Smokers admitted to the intensive care unit may receive nicotine replacement therapy to prevent withdrawal. However, the safety of nicotine replacement in the critically ill has not been studied. The objective of this study was to determine the impact of nicotine replacement on the outcome of critically ill patients.
The medical intensive care unit of a tertiary academic hospital.
Patients who were active smokers at admission to the intensive care unit were included in the study. Those who received nicotine replacement therapy were considered as cases, and those who did not receive nicotine replacement were considered as controls.
For each of the 90 cases, one control smoker who did not receive nicotine replacement therapy was selected based on the severity of illness and then age. Outcome was measured by hospital mortality and 28-day intensive care unit-free days, defined as the number of days spent outside of intensive care or without mechanical ventilation by a living patient following admission to intensive care. The mean mortality rate predicted by the Acute Physiology and Chronic Health Evaluation III was 9.2% for the cases compared with 10.3% for the controls (p = .7127). The observed hospital mortality rate was 20% in the cases vs. 7% in the control group (p = .0085). When adjusted for the severity of illness and invasive mechanical ventilation, nicotine replacement therapy was independently associated with increased mortality (odds ratio, 24.6; 95% confidence interval, 3.6–167.6; p = .0011). The mean (sd) 28-day intensive care unit-free days were 20.7 (10.5) in the case group compared with 23.4 (7.1) in the control group (p = .0488).

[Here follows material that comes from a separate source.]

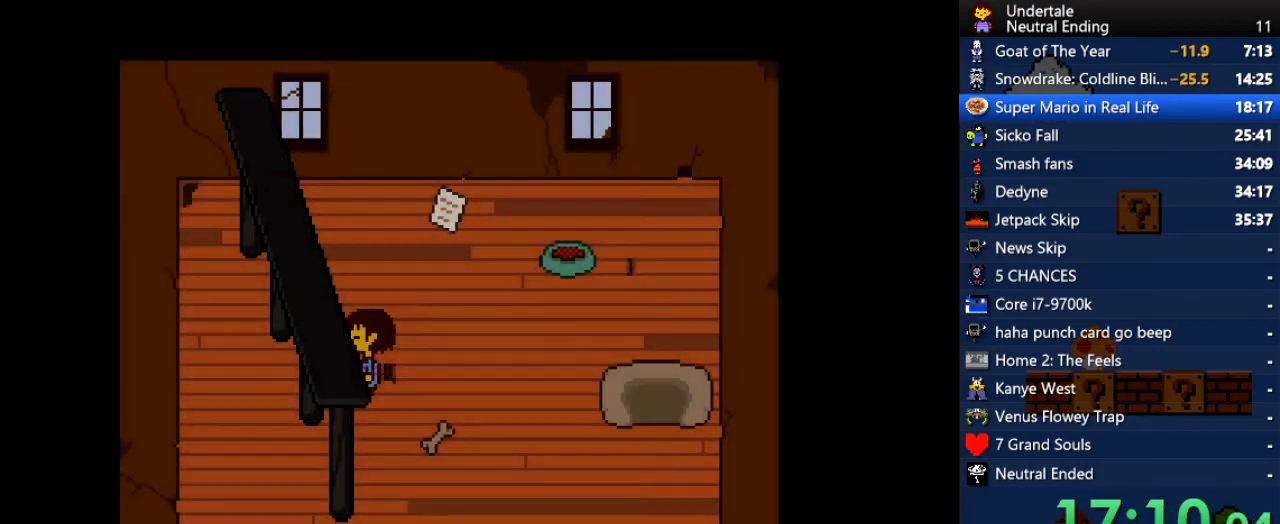
{"keys": ["down"], "events": [[453, "left", "up"]]}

Our study shows that nicotine replacement therapy is associated with increased hospital mortality in critically ill patients. However, because of the limitations of the study, a future study based on a better case-control design is warranted.
From the Division of Pulmonary and Critical Care Medicine, University of Pittsburgh, Pittsburgh, PA (AL) and the Mayo Clinic, Rochester, MN (BA).
Supported, in part, by the Office of Faculty Development, Department of Medicine, and the Center for Patient Oriented Research, Mayo Clinic College of Medicine, Rochester, MN.
The authors have not disclosed any potential conflicts of interest.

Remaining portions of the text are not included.